### [Available data]
=== Begin Enclosure ===

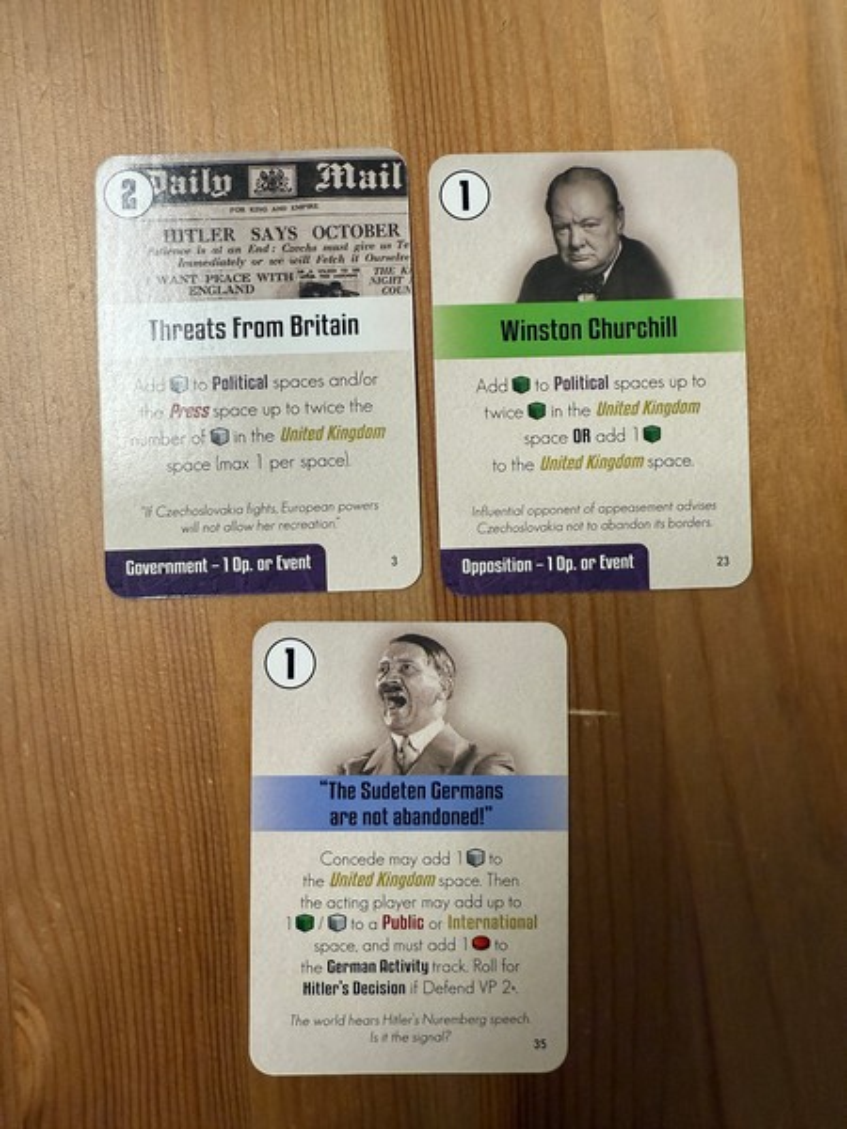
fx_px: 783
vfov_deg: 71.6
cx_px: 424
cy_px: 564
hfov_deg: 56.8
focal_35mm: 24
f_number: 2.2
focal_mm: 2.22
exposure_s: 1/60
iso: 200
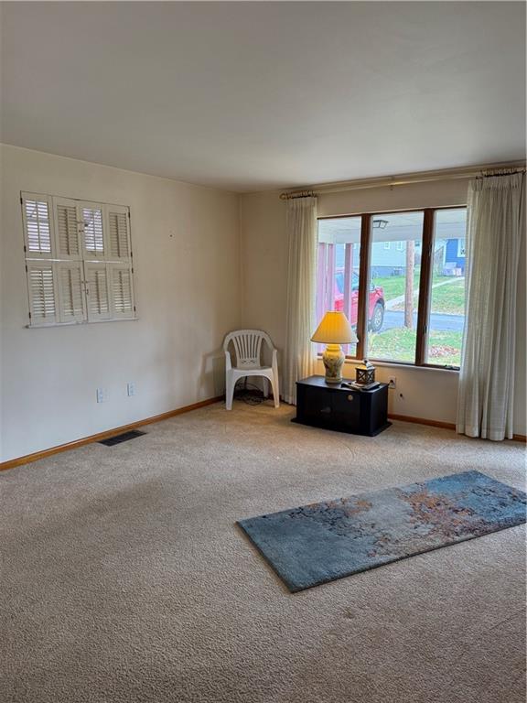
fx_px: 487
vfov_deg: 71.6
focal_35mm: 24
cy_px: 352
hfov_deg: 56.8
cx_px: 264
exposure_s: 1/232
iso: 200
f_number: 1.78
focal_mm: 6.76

=== End Enclosure ===

### [Task objective]
All records should be output exactly, with the pictures left out.

### [Result]
fx_px: 783
vfov_deg: 71.6
cx_px: 424
cy_px: 564
hfov_deg: 56.8
focal_35mm: 24
f_number: 2.2
focal_mm: 2.22
exposure_s: 1/60
iso: 200
fx_px: 487
vfov_deg: 71.6
focal_35mm: 24
cy_px: 352
hfov_deg: 56.8
cx_px: 264
exposure_s: 1/232
iso: 200
f_number: 1.78
focal_mm: 6.76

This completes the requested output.